## WORK INSTRUCTIONS
From the entries below, copy exactly the lines from the one that contains "left hip: (64, 223, 2)" through the one that contains "left wrist: (339, 215, 3)", both included, and only those.

(Images with localized body landmarks)
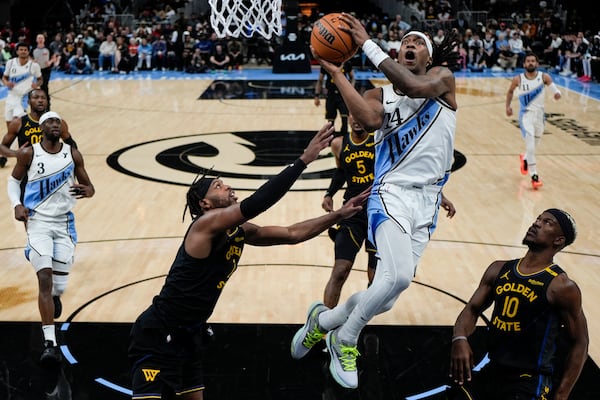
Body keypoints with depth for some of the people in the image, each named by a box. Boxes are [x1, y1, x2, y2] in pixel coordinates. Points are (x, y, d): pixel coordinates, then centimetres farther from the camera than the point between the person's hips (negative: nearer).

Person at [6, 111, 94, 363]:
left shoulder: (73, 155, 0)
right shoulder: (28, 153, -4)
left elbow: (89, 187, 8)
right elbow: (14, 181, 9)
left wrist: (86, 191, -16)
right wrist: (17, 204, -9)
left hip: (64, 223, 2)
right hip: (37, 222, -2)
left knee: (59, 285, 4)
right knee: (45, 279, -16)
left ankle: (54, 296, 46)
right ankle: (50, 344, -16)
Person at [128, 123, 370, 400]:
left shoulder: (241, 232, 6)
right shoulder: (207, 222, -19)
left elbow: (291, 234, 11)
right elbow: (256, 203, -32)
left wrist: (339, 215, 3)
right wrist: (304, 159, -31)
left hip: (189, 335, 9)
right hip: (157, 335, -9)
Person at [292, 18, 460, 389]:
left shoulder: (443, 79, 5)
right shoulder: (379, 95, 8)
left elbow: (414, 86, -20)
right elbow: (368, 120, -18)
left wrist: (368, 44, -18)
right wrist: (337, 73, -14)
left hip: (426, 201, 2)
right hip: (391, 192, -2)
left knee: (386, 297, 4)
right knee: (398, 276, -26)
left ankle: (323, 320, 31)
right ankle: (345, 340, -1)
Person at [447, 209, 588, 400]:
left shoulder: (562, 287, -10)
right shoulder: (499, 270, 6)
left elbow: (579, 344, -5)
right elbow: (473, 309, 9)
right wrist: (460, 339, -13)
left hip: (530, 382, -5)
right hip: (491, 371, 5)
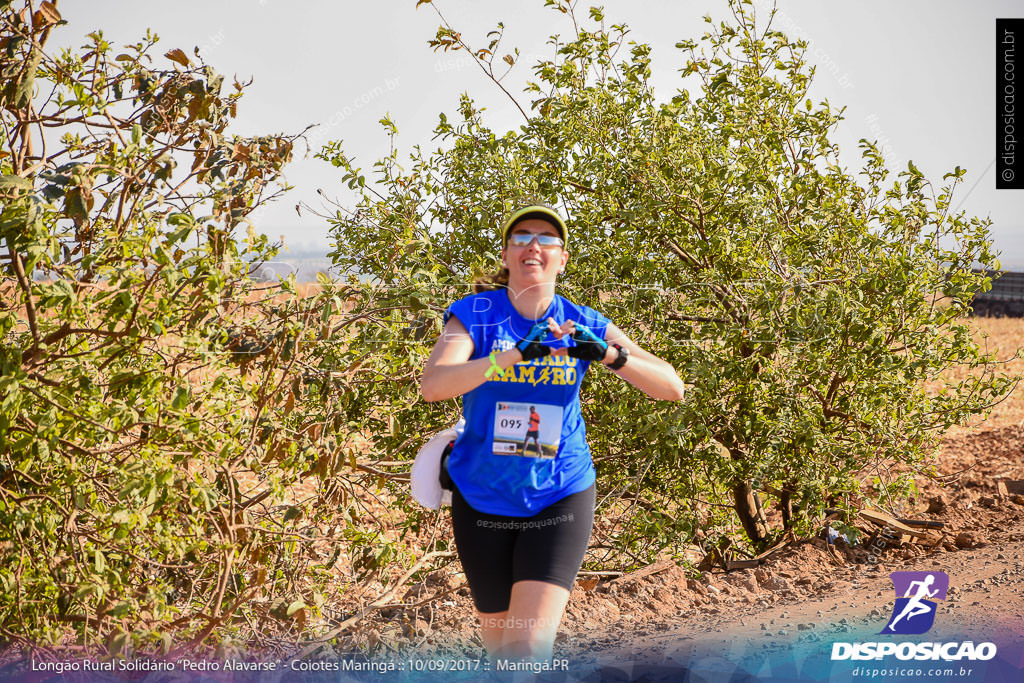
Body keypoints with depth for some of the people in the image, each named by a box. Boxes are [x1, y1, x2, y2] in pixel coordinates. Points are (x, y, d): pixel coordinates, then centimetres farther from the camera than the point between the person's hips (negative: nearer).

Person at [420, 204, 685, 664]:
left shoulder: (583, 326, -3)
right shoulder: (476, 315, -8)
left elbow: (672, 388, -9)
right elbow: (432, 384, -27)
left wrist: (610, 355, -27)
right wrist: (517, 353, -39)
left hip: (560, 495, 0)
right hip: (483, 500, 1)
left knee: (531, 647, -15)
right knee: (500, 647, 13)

## RESPONSE AREA
left hip: (64, 223, 2)
right hip: (37, 222, -2)
left knee: (59, 285, 4)
right knee: (45, 279, -16)
left ankle: (54, 296, 46)
right ankle: (50, 344, -16)
Person at [128, 123, 370, 400]:
left shoulder: (241, 232, 6)
right shoulder: (207, 222, -19)
left elbow: (291, 234, 11)
right elbow: (256, 203, -32)
left wrist: (339, 215, 3)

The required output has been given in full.